Décision de justice 13 juillet 2012 Droit Commercial & Affaires

La Cour d'Appel de Marrakech a statué que la validité d'un contrat de change entre une banque et son client est conditionnée par la signature d'un contrat écrit. Un simple échange de correspondances ne peut pas servir de preuve pour ce type de contrat.

Points clés

Résumé

La décision de la Cour d'Appel de Marrakech du 18 avril 2000, sous la référence 203, établit un principe juridique fondamental concernant les contrats de change. Elle affirme de manière catégorique que la validité d'un contrat de change, conclu entre une institution bancaire et son client, est strictement subordonnée à l'existence et à la signature d'un contrat écrit.

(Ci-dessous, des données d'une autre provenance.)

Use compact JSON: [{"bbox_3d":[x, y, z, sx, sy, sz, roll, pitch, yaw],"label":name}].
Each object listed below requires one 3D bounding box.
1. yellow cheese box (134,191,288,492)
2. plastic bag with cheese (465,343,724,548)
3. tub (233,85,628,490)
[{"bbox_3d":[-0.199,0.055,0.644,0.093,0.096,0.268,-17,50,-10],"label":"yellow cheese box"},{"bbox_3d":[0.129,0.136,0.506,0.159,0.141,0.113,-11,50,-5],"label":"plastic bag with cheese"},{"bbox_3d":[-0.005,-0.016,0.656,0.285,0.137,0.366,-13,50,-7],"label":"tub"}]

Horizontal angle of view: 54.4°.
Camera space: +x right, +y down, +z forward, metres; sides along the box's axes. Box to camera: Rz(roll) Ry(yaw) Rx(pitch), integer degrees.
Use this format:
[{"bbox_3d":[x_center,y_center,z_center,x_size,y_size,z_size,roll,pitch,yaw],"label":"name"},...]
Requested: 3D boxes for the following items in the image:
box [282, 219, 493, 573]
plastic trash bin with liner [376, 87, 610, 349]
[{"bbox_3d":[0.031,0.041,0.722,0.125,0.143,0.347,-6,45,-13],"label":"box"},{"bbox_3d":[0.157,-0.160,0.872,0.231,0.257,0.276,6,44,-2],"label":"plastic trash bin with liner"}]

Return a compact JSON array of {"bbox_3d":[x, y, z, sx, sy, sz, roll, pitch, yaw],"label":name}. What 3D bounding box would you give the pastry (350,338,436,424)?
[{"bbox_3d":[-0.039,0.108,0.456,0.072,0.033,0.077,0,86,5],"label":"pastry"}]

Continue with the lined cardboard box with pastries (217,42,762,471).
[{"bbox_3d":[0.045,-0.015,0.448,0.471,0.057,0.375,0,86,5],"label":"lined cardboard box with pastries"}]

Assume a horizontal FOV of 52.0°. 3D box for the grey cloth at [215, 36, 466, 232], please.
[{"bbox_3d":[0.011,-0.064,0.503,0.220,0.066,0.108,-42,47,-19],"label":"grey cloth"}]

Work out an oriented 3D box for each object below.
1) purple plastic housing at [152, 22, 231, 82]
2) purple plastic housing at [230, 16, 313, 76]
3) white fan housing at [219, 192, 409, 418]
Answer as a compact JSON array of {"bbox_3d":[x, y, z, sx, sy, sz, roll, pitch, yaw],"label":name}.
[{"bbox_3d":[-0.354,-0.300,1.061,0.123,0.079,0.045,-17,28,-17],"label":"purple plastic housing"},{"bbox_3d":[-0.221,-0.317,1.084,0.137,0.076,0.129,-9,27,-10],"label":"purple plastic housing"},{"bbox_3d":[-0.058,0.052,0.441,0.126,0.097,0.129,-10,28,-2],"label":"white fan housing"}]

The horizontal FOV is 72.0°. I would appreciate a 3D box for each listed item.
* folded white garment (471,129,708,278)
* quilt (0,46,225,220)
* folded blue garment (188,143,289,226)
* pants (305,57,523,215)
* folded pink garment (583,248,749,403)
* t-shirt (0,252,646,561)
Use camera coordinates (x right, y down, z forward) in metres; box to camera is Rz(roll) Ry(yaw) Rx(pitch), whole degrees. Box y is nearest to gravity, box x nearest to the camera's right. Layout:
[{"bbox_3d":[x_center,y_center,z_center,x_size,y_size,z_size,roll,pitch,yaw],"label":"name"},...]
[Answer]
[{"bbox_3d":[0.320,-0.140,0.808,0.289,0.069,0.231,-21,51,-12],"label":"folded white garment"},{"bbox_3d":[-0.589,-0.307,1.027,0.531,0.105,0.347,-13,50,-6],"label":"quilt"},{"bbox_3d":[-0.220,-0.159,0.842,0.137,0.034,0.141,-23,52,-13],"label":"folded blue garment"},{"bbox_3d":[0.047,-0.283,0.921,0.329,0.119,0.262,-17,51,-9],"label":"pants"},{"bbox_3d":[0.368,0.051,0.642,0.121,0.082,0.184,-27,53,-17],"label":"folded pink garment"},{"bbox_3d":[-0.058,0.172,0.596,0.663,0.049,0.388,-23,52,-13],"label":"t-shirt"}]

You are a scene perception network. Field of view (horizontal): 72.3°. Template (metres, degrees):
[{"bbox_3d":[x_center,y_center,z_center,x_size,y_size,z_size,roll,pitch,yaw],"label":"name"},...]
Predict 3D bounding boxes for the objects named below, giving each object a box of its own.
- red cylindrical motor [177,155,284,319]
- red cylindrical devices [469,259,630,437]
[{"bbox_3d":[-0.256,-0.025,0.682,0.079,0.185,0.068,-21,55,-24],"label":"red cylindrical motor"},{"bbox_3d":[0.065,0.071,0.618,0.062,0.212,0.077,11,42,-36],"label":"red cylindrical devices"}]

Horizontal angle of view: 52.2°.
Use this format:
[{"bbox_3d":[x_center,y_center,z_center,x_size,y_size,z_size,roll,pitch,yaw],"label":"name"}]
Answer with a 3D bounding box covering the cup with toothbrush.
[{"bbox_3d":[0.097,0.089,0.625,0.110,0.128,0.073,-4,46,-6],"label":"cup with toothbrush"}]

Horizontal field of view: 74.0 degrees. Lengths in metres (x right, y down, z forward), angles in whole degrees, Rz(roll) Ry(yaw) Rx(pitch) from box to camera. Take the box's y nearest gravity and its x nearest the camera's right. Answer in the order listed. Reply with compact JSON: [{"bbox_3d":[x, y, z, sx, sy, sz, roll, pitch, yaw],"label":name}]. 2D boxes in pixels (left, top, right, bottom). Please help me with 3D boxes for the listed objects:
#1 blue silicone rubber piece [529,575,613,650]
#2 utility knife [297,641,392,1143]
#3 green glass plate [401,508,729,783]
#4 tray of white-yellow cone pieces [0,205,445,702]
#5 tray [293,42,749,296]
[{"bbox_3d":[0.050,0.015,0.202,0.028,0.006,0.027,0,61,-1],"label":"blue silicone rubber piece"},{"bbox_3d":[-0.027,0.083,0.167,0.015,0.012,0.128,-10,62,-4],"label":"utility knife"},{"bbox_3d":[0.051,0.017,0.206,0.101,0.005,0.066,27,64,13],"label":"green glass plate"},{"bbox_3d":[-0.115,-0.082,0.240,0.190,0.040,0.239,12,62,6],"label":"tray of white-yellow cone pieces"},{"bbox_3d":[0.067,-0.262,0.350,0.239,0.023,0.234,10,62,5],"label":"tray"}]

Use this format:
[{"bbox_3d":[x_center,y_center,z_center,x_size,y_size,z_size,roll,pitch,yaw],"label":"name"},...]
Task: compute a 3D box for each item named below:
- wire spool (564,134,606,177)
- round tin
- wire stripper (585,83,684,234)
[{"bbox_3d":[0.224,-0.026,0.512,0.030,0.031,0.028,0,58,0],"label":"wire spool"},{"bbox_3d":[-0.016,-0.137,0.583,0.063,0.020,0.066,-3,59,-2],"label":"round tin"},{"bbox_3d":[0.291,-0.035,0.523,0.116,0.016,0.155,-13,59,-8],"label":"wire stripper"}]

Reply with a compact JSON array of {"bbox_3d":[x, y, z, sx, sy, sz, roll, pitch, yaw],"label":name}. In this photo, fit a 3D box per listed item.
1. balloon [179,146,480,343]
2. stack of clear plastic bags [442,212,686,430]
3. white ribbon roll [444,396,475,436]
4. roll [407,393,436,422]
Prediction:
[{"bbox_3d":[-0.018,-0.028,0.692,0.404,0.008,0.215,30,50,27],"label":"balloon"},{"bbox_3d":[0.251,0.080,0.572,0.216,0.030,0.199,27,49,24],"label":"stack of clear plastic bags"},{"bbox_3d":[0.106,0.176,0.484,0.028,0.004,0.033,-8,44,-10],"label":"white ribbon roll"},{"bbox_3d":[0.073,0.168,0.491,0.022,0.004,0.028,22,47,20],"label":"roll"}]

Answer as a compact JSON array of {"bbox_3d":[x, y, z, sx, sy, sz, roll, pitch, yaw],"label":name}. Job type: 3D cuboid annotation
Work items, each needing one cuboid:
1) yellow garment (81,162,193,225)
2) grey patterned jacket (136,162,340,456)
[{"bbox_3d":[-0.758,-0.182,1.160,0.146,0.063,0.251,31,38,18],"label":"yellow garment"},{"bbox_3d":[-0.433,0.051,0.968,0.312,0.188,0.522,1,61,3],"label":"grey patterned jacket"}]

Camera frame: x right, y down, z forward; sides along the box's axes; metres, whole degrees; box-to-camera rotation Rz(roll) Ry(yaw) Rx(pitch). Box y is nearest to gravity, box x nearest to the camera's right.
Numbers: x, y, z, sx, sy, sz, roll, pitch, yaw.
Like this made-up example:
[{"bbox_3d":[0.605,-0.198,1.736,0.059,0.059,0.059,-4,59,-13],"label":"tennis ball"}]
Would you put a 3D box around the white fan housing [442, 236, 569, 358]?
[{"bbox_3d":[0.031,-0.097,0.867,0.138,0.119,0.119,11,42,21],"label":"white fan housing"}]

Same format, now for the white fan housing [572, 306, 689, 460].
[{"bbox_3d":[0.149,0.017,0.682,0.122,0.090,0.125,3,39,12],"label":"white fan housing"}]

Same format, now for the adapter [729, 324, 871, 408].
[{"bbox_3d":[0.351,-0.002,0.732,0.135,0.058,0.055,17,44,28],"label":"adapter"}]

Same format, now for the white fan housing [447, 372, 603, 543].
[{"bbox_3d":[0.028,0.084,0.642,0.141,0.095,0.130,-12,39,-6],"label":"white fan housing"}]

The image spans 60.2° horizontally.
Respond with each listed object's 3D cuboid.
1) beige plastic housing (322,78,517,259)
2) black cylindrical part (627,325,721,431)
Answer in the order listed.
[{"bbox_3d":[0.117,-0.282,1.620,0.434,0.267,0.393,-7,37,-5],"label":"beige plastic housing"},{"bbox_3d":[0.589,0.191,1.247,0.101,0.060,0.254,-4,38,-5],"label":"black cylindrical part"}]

Cette exigence formelle vise à assurer la sécurité juridique des transactions financières et à protéger les intérêts des parties impliquées. La Cour précise également qu'un simple échange de correspondances entre la banque et son client est insuffisant pour prouver l'existence ou la validité d'un tel contrat. Ce jugement souligne l'importance du formalisme dans le droit bancaire marocain, en particulier pour les opérations de change, écartant toute possibilité de preuve par des communications moins formelles.

Texte

La signature d'un contrat écrit est une condition de validité du contrat de change conclu entre la banque et son client. Le contrat de change ne peut être prouvé par un échange de correspondances.